Corel in Bed With Microsoft

Shares of Corel rocketed 57% following news that
Microsoft would pocket a 25% stake in the
struggling Ottawa-based software developer. Redmond’s eight hundred pound
gorilla will buy 24 million non-voting convertible preferred shares for
nearly $135 million, or about five and a half bucks a pop. What was a
substantial premium paid prior to the announcement ended the following
trading day at a discount as investors loudly cheered news of the deal.

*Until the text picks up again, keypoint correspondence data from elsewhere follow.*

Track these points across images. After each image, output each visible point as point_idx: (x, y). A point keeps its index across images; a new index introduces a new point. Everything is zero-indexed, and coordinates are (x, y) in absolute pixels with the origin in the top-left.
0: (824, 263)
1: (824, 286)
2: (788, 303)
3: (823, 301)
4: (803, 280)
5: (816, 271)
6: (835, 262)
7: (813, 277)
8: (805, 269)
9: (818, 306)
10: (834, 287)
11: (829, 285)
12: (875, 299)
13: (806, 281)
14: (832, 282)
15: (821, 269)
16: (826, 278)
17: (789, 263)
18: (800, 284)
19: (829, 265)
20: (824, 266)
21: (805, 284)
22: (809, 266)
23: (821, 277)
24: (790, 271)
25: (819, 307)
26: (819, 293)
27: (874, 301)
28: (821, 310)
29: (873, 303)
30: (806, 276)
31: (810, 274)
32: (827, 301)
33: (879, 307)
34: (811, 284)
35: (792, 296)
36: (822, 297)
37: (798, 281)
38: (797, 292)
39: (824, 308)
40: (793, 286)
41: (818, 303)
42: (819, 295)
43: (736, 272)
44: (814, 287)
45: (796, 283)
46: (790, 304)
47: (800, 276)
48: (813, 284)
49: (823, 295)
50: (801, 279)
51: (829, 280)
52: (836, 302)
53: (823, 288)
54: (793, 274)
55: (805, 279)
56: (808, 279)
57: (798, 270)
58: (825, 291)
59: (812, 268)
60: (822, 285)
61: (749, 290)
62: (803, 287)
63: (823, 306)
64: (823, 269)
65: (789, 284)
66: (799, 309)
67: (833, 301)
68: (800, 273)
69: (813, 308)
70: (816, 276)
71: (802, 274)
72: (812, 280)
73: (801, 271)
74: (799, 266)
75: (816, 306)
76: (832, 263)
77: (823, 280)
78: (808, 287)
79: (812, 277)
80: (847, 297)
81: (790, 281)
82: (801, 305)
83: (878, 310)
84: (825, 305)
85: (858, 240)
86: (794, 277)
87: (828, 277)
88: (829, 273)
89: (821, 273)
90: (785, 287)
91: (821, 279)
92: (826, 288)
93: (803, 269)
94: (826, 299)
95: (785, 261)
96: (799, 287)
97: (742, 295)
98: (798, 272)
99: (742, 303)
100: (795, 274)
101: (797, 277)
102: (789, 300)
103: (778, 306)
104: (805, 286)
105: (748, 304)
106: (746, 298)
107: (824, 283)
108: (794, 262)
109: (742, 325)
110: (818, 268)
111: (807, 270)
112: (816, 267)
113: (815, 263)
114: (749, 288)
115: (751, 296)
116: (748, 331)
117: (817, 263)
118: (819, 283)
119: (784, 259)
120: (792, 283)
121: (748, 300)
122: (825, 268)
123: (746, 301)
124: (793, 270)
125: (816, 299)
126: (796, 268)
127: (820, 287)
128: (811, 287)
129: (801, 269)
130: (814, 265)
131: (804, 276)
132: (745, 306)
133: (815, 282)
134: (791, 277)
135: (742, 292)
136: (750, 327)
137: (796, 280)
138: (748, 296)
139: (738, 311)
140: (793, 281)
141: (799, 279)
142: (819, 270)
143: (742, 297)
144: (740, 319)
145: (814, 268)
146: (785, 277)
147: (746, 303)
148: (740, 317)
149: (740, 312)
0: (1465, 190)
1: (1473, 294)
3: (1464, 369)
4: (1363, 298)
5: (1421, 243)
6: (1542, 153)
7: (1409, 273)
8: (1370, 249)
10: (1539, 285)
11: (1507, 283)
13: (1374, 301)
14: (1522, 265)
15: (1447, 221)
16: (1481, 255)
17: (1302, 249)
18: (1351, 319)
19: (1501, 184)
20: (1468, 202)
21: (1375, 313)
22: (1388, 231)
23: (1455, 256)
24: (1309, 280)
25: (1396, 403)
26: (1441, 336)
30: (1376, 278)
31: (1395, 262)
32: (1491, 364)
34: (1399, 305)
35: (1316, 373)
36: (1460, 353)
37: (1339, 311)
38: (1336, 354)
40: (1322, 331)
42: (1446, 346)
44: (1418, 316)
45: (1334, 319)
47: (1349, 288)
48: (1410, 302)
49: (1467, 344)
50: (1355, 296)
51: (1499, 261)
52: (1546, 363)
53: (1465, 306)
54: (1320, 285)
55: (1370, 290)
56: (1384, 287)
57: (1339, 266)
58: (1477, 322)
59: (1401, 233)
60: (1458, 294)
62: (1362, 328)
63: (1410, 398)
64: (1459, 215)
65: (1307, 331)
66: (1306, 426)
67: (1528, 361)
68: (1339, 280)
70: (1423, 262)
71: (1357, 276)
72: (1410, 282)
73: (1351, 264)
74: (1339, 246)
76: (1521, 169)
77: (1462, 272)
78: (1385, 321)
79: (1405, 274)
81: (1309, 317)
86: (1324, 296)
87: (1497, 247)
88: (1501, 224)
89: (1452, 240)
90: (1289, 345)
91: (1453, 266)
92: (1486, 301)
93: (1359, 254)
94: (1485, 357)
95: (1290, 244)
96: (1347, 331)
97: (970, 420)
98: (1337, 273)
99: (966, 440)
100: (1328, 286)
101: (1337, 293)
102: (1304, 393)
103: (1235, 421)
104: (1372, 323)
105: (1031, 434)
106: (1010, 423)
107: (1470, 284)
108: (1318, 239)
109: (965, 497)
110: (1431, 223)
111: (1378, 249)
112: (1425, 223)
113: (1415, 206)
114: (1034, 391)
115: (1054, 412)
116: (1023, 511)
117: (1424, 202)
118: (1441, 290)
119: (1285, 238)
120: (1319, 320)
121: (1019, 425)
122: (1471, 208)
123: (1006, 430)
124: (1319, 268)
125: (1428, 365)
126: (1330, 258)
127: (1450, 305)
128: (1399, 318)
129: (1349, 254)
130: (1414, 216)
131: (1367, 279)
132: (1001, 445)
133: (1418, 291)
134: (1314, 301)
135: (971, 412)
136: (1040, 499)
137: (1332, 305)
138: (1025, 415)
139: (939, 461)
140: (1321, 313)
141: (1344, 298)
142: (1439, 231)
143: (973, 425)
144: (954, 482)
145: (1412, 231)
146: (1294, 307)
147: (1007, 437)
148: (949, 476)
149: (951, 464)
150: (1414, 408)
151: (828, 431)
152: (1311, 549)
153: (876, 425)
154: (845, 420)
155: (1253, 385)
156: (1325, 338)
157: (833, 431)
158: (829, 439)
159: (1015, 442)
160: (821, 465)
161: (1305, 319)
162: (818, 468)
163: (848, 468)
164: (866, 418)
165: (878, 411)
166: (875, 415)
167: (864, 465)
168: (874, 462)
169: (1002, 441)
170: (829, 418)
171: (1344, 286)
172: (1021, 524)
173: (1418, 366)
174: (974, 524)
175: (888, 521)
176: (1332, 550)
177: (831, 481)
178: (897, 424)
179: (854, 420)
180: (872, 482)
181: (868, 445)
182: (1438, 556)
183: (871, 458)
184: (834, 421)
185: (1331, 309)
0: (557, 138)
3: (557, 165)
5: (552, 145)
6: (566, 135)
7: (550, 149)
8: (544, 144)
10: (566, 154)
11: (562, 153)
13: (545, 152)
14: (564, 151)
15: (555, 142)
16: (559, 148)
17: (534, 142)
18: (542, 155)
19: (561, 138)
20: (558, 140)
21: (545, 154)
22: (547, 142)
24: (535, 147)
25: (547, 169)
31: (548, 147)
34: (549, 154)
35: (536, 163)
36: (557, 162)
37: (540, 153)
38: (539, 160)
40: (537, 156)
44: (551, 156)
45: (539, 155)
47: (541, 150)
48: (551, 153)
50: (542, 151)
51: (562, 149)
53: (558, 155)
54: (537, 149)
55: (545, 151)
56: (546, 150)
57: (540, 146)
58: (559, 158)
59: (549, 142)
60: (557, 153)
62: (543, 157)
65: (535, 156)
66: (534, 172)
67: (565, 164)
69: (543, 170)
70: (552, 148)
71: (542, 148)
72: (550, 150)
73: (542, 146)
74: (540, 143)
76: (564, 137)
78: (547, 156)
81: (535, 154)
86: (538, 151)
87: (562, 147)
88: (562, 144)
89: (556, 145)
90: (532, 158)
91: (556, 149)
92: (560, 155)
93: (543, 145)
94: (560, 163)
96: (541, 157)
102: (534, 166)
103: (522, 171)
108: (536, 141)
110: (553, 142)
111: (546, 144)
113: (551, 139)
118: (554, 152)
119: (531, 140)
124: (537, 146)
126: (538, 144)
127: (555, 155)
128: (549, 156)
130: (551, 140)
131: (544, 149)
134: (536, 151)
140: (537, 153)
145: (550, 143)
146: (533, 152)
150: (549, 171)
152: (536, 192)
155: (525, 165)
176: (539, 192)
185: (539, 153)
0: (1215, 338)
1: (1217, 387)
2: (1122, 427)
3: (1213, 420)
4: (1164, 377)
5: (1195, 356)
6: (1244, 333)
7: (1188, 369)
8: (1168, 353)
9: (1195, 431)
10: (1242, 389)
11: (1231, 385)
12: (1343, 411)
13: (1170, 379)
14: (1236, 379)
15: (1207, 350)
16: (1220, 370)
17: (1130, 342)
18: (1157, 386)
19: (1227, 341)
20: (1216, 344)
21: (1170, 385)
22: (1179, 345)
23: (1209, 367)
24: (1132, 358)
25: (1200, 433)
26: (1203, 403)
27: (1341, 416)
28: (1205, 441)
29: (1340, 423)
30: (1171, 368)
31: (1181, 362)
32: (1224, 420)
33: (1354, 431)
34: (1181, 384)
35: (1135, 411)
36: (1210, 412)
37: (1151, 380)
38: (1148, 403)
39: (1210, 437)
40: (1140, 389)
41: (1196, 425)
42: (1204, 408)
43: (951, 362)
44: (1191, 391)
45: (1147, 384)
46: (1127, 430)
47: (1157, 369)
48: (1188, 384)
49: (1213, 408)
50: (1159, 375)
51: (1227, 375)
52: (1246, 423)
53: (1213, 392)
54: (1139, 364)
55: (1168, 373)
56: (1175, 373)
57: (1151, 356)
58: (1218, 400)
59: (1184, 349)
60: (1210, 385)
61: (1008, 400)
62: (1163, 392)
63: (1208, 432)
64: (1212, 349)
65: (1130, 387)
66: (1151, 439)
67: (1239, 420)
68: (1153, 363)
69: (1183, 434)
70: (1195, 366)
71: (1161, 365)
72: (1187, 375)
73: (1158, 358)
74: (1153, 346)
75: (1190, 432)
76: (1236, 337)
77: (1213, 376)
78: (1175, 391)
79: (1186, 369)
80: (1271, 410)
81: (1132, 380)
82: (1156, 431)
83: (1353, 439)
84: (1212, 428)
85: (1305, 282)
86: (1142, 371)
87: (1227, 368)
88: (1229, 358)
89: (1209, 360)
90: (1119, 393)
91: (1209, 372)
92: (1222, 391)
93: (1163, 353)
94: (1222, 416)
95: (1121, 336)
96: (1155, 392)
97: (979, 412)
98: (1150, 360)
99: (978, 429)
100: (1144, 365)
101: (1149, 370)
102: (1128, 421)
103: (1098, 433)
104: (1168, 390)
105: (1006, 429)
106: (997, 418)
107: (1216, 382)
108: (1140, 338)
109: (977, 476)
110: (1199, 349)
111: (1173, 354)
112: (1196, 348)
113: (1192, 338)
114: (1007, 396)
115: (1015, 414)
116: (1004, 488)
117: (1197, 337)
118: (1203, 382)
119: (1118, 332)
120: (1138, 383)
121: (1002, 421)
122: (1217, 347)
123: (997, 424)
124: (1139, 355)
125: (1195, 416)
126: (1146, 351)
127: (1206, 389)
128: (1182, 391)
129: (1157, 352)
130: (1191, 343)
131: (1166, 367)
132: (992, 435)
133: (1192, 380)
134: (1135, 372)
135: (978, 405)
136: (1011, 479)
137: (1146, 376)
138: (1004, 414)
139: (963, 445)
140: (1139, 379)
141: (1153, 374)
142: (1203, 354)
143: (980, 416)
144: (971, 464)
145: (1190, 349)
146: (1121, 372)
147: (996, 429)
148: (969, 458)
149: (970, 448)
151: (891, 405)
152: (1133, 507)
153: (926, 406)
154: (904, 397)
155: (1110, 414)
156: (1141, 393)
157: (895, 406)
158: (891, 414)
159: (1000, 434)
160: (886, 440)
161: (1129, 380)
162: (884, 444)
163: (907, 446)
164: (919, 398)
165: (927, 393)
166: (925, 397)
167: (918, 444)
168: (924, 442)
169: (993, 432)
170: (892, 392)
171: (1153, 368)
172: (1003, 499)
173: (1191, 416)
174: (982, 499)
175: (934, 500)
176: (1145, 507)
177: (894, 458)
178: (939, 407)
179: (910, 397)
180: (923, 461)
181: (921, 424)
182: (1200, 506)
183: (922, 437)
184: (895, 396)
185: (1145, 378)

The terms of the agreement remain shrouded in pseudo-secrecy, but early
indications have Corel hopping on Microsoft’s .NET bandwagon where the pair
will jointly develop applications for the new platform. There’s much
speculation swirling that this latest move by Softie stems from an interest
in keeping a potential competitor afloat while it navigates through the
antitrust appeals process. While that reasoning may seem plain as day, I
doubt highly that it’s a key motivator for the software giant, nor will it
factor in materially during appeals. Microsoft surely has an agenda, but
what it is ain’t exactly clear.


One thing that is noteworthy is the comparisons one can draw between this
latest investment and Microsoft’s similar surprise $150 million stake in
Apple Computer three years ago. Then-interim-CEO
Steve Jobs’ inaugural steps toward leading discouraged Apple investors to
the promise-land was to turn its most bitter enemy into an ally. Burying
the hatchet with billionaire-Bill tied a rabbit’s foot around Apple’s
stock, rewarding investors handsomely. And you can hardly blame Corel
shareholders for getting almost giddy at the prospects of a repeat
performance.


Some skeptics of the deal and Microsoft in general will be waiting for the
other shoe to fall. That may indeed materialize, but being cash-strapped
makes for strange bedfellows, and after Corel’s ongoing fight for survival
and highly publicized difficulties, this cash infusion can only be a
win-win. Anyone who tells you different should try telling that to the
company’s shareholders who just last week were making preparations to use
their stock certificates to line the catbox. Former CEO Michael Cowpland’s
abrupt departure, dwindling cash reserves, and mounting losses all but
sealed Corel’s fate – until now.


After Cowpland exited his role as top banana, Corel bumped Derek Burney up
to interim president and CEO. They say necessity is the mother of all
invention, and if Corel’s latest quarterly results are any indication,
truer words were never spoken. The company steamrolled consensus forecasts
late last month, delivering a narrower-than-expected loss, showing a real
effort to tighten the belt and bring spending under control. Following the
Microsoft announcement this week, the company dropped the interim from
Burney’s job title while rewarding four of his colleagues with executive
vice president roles. For the boo-birds who counted Corel out – stick
around – things are just getting interesting.